Datawhale X 魔搭 AI夏令营第四期（AIGC学习笔记）

扩散过程是一个给图片逐渐添加噪声直至完全淹没的过程，在这个过程中，训练一个网络预测噪声。如果噪声预测得非常准确，那么从一个含有噪声的图片中减去预测的噪声，就能恢复原图。扩散模型（diffusion probabilistic model）本质上是一种马尔可夫链（Markov chain），使用变分推断（variational inference）进行训练。下一状态的概率分布只能由当前状态决定，即给

zhouquan.liu

1171人浏览 · 2024-08-11 15:49:54

zhouquan.liu · 2024-08-11 15:49:54 发布

Datawhale X 魔搭 AI夏令营第四期（AIGC学习笔记）

00. Diffusion 扩散模型
01. Task2执行流程示意
- Step1. 使用通义千问生成文生图提示词
- Step2. 替换提示词，运行baseline
02. Task3执行流程示意
- Step1. ComfyUI安装
- Step2. 使用ComfyUI工具生图

00. Diffusion 扩散模型

本章是对Diffusion 扩散模型的学习内容总结。
+--
● 任务
请根据原文回答：扩散模型本质上是一种什么，又用什么方法进行训练？
+--
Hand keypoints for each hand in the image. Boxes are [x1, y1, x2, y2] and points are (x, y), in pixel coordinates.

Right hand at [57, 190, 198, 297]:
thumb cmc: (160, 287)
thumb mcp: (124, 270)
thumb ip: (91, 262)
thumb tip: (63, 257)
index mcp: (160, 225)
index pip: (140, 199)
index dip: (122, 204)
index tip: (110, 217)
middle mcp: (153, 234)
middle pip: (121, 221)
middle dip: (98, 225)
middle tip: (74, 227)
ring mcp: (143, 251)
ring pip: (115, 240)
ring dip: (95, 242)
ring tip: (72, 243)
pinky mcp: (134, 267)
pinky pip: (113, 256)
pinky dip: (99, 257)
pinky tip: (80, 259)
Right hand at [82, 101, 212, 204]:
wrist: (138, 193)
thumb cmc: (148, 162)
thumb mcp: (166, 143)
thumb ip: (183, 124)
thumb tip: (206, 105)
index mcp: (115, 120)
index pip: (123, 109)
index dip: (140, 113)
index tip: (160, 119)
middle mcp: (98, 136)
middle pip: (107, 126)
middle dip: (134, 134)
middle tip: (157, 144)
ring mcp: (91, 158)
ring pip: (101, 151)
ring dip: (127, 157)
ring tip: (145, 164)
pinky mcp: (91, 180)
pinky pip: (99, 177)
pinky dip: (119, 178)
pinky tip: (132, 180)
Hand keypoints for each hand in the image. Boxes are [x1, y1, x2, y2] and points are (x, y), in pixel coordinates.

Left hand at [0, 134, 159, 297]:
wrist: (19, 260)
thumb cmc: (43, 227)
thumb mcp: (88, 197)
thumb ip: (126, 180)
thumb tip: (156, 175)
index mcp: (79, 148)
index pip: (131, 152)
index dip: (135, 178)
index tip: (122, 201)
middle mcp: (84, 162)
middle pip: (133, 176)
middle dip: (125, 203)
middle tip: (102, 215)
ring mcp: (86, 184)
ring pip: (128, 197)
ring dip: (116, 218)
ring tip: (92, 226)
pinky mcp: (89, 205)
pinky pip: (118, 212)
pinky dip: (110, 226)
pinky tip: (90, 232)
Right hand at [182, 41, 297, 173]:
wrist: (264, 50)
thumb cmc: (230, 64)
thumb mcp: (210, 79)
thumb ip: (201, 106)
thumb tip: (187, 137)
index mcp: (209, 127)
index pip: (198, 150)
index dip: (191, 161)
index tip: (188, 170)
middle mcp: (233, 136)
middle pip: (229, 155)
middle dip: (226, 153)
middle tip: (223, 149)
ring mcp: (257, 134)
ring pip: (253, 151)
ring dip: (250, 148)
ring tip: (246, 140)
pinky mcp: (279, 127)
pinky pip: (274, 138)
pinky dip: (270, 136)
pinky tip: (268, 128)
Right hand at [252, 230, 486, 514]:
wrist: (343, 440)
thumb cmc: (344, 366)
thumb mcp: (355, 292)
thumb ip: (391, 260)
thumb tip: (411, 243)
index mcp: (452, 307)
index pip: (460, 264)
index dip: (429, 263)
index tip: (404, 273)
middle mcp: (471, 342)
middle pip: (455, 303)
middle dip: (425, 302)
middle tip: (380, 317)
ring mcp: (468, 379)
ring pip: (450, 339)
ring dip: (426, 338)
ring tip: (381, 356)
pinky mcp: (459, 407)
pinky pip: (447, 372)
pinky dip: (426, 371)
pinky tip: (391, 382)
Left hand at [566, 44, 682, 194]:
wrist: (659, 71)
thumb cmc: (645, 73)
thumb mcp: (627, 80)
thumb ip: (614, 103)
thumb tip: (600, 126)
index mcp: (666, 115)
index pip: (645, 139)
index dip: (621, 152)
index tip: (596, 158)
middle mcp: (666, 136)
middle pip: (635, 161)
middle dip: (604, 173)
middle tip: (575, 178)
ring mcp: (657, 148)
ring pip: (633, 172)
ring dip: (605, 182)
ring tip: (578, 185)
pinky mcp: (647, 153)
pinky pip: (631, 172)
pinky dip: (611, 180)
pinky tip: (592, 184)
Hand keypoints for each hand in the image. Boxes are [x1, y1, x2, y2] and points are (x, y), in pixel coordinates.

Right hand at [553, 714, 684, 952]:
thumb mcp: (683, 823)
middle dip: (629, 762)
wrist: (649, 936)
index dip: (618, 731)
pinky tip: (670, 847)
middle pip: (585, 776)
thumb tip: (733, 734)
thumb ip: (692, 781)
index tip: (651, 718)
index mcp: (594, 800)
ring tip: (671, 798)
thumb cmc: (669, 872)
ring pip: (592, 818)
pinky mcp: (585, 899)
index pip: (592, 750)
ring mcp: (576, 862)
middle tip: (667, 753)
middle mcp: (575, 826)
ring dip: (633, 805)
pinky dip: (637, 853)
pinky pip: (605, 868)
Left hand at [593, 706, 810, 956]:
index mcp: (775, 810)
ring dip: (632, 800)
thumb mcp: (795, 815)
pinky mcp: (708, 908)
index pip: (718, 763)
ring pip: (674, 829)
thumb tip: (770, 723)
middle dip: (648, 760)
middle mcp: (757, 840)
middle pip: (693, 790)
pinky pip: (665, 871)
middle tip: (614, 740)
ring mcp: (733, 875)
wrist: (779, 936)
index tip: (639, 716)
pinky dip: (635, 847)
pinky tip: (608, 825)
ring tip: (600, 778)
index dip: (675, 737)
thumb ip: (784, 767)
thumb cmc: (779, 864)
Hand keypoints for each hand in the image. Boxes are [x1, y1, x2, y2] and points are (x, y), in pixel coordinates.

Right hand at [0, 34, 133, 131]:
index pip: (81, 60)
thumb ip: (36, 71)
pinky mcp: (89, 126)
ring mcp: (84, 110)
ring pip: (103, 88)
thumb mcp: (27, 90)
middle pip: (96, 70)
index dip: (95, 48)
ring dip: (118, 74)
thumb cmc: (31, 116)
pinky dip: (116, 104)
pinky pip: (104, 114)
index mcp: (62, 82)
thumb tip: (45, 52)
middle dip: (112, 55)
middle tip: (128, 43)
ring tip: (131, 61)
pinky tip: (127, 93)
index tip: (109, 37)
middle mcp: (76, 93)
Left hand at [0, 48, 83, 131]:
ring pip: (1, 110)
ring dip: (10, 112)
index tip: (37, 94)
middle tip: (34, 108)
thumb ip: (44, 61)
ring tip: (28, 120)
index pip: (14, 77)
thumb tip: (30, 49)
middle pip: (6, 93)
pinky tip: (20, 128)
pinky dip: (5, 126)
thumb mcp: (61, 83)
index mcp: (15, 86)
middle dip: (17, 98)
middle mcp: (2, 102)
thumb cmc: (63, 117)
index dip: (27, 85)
+--
● 参考答案
扩散模型本质上是一种马尔可夫链（Markov chain），使用变分推断（variational inference）进行训练。